- **WHAT YOU WILL DO**:
Echo a part of the article on the Ghana School of Law petition word for word. Begin at the words "Aggrieved candidates of" and stop after "the entrance exam.".

- **EXERCISE PASSAGE**:
▶

Aggrieved candidates of the 2021 Ghana School of Law entrance examination have petitioned the independent Examination Committee of the General Legal Council to demand the admission of all students who obtained the overall 50 percent pass mark during the recently held exams.

The petitioning students also attained the 50 percent mark, but were rejected because they attained less than 50 percent in one of the two sections of the entrance exam.

Ordinarily, admission to the Ghana School of Law for professional legal education requires that successful candidates obtain a minimum rank of 50 percent, but the new directive meant some students were disappointed despite exceeding the 50 percent mark.

In the petition, they are asking the GLC to rescind this directive, which they say “sought to implement a quota system” which has denied 499 of them entry into the School of Law.

They also argued that this directive was not applied in previous years.

“We, therefore, believe this notice, issued under the hand of Mr. Kwesi Prempeh-ECK is an anomaly and must be discarded to preserve the sanctity of your respected committee, as well as its well-established marking scheme, until it is properly reviewed and appropriately communicated for observance and compliance.”

They also complained that the candidates were not aware of these directives.

“All rules and guidelines governing the conduct of the exam must be clearly communicated prior to students sitting the paper and not after the release of exam results, as has just been witnessed.”

“Ultimately, they feel the directive “frowns upon our fundamental human right to education and smacks of discrimination against us, which when left to stand will not only serve as an ugly scar in our legal educational history.”

The 2021 Ghana School of Law entrance exams saw 28 percent of the LLB candidates gain entrance to Ghana’s only institution for training lawyers, with 790 out of 2,824 candidates passing.

The poor pass rate has in the past sparked calls for a reform of legal education in Ghana.

Critics have said the General Legal Council deliberately restricts people from gaining access to legal education.

◀

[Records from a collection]
▶

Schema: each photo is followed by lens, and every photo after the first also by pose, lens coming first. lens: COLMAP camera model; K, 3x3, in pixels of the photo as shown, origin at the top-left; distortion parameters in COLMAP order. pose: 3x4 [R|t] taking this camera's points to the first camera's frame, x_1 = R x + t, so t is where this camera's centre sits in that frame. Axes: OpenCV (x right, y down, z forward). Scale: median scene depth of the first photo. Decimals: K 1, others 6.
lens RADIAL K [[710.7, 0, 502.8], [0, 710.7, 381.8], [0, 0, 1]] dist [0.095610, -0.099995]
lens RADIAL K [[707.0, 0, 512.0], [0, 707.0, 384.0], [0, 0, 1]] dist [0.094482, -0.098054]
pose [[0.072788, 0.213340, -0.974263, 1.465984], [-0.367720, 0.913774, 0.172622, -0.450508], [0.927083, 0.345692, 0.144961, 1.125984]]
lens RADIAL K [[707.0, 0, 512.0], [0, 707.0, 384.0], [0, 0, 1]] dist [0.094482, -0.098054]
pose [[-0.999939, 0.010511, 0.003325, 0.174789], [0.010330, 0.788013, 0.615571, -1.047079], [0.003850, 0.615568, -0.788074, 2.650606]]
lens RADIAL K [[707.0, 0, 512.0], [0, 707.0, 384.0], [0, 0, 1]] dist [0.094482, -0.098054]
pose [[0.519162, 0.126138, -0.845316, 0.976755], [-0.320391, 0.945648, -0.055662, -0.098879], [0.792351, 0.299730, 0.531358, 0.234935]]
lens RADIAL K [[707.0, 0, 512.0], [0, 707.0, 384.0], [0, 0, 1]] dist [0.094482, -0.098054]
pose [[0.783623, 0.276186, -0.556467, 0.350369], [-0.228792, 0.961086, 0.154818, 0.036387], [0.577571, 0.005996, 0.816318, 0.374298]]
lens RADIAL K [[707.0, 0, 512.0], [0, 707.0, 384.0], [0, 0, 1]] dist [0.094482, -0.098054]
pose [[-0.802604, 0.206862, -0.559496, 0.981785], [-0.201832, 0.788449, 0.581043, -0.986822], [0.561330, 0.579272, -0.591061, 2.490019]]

◀

- **OUTPUT FOR THIS TASK**:
Aggrieved candidates of the 2021 Ghana School of Law entrance examination have petitioned the independent Examination Committee of the General Legal Council to demand the admission of all students who obtained the overall 50 percent pass mark during the recently held exams.

The petitioning students also attained the 50 percent mark, but were rejected because they attained less than 50 percent in one of the two sections of the entrance exam.